Text shown -

_ _ _ _

Fantasy football is more than just a game.
In fact, office fantasy leagues are more like rites of passage, the modern-day equivalent of a Spartan warrior killing a lion with their bare hands. Er, only with football stats.
Those who do well earn bragging rights and machismo points, while those who fail are cast as outsiders, forever to be picked last at five-a-side.
But things are going to be different this year, because this year you’re going to win.
To help us, we got in touch with top sports data company Opta. The company’s services are used by big professional teams, broadcasters, sports scientists and betting sites, among others. So, heeding its advice could mean the difference between your selection romping home to glory or propping up the table next May.
Do your research
Remember those days in school or university where you would spend hours revising for an exam or researching for a project while all your friends played outside in the sun?
Well, they’re back.

_ _ _ _

Information supplied -
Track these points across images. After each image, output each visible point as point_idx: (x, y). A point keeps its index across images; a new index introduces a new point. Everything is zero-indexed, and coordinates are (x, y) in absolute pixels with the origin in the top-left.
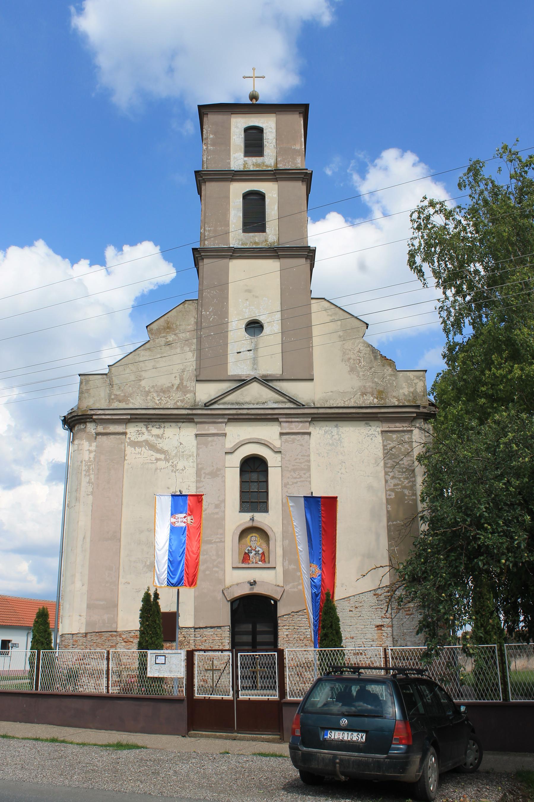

_ _ _ _

Work to do -
1. Summarize the fantasy football text in two sentences.
2. In the fantasy football text, switch "revising" to "studying" and give the passage again, starting at "To help us, we" and ending at "in the sun?".
3. Name every kind of user of Opta's services that the fantasy football text mentions.

The solutions -
1. Office fantasy football leagues bring bragging rights to those who do well and outsider status to those who fail, but this year the reader is promised a win. For help, the writer contacted sports data company Opta, and the first tip given is to do your research.

2.
To help us, we got in touch with top sports data company Opta. The company’s services are used by big professional teams, broadcasters, sports scientists and betting sites, among others. So, heeding its advice could mean the difference between your selection romping home to glory or propping up the table next May.
Do your research
Remember those days in school or university where you would spend hours studying for an exam or researching for a project while all your friends played outside in the sun?

3. Big professional teams, broadcasters, sports scientists, betting sites